• Brief: Reproduce every line of the records below without any changes.

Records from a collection
········

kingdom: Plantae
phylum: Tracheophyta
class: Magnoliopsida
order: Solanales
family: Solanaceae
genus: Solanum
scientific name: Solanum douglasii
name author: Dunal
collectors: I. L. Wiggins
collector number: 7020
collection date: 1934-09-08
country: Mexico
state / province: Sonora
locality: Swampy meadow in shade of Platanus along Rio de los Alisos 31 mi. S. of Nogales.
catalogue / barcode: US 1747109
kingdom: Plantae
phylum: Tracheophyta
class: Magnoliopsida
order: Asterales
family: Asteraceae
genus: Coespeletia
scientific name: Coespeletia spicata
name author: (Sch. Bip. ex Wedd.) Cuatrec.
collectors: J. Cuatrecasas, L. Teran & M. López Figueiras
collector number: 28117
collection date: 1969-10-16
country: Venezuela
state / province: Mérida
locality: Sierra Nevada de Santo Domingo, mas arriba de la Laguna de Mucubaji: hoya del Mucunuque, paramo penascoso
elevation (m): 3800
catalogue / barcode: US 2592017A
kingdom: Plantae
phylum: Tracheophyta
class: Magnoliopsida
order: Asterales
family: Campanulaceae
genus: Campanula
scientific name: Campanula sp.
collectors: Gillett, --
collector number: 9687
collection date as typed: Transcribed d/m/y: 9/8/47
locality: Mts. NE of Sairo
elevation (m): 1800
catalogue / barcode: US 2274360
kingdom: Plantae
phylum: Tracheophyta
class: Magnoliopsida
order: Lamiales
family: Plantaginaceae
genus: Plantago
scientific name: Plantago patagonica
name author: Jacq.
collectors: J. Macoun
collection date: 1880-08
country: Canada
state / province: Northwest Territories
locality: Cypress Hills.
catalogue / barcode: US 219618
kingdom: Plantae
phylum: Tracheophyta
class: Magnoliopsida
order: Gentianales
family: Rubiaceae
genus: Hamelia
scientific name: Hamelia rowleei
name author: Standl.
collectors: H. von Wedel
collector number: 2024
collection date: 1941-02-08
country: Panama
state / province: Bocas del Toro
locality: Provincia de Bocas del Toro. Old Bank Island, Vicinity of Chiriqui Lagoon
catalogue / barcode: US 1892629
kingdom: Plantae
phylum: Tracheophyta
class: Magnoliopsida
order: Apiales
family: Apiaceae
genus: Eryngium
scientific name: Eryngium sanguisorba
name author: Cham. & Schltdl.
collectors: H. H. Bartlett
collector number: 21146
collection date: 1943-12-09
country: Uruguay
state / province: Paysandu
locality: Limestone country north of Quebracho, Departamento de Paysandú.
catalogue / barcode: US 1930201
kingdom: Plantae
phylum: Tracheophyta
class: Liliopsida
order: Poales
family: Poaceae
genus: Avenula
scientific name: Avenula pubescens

········

• Answer below:
kingdom: Plantae
phylum: Tracheophyta
class: Magnoliopsida
order: Solanales
family: Solanaceae
genus: Solanum
scientific name: Solanum douglasii
name author: Dunal
collectors: I. L. Wiggins
collector number: 7020
collection date: 1934-09-08
country: Mexico
state / province: Sonora
locality: Swampy meadow in shade of Platanus along Rio de los Alisos 31 mi. S. of Nogales.
catalogue / barcode: US 1747109
kingdom: Plantae
phylum: Tracheophyta
class: Magnoliopsida
order: Asterales
family: Asteraceae
genus: Coespeletia
scientific name: Coespeletia spicata
name author: (Sch. Bip. ex Wedd.) Cuatrec.
collectors: J. Cuatrecasas, L. Teran & M. López Figueiras
collector number: 28117
collection date: 1969-10-16
country: Venezuela
state / province: Mérida
locality: Sierra Nevada de Santo Domingo, mas arriba de la Laguna de Mucubaji: hoya del Mucunuque, paramo penascoso
elevation (m): 3800
catalogue / barcode: US 2592017A
kingdom: Plantae
phylum: Tracheophyta
class: Magnoliopsida
order: Asterales
family: Campanulaceae
genus: Campanula
scientific name: Campanula sp.
collectors: Gillett, --
collector number: 9687
collection date as typed: Transcribed d/m/y: 9/8/47
locality: Mts. NE of Sairo
elevation (m): 1800
catalogue / barcode: US 2274360
kingdom: Plantae
phylum: Tracheophyta
class: Magnoliopsida
order: Lamiales
family: Plantaginaceae
genus: Plantago
scientific name: Plantago patagonica
name author: Jacq.
collectors: J. Macoun
collection date: 1880-08
country: Canada
state / province: Northwest Territories
locality: Cypress Hills.
catalogue / barcode: US 219618
kingdom: Plantae
phylum: Tracheophyta
class: Magnoliopsida
order: Gentianales
family: Rubiaceae
genus: Hamelia
scientific name: Hamelia rowleei
name author: Standl.
collectors: H. von Wedel
collector number: 2024
collection date: 1941-02-08
country: Panama
state / province: Bocas del Toro
locality: Provincia de Bocas del Toro. Old Bank Island, Vicinity of Chiriqui Lagoon
catalogue / barcode: US 1892629
kingdom: Plantae
phylum: Tracheophyta
class: Magnoliopsida
order: Apiales
family: Apiaceae
genus: Eryngium
scientific name: Eryngium sanguisorba
name author: Cham. & Schltdl.
collectors: H. H. Bartlett
collector number: 21146
collection date: 1943-12-09
country: Uruguay
state / province: Paysandu
locality: Limestone country north of Quebracho, Departamento de Paysandú.
catalogue / barcode: US 1930201
kingdom: Plantae
phylum: Tracheophyta
class: Liliopsida
order: Poales
family: Poaceae
genus: Avenula
scientific name: Avenula pubescens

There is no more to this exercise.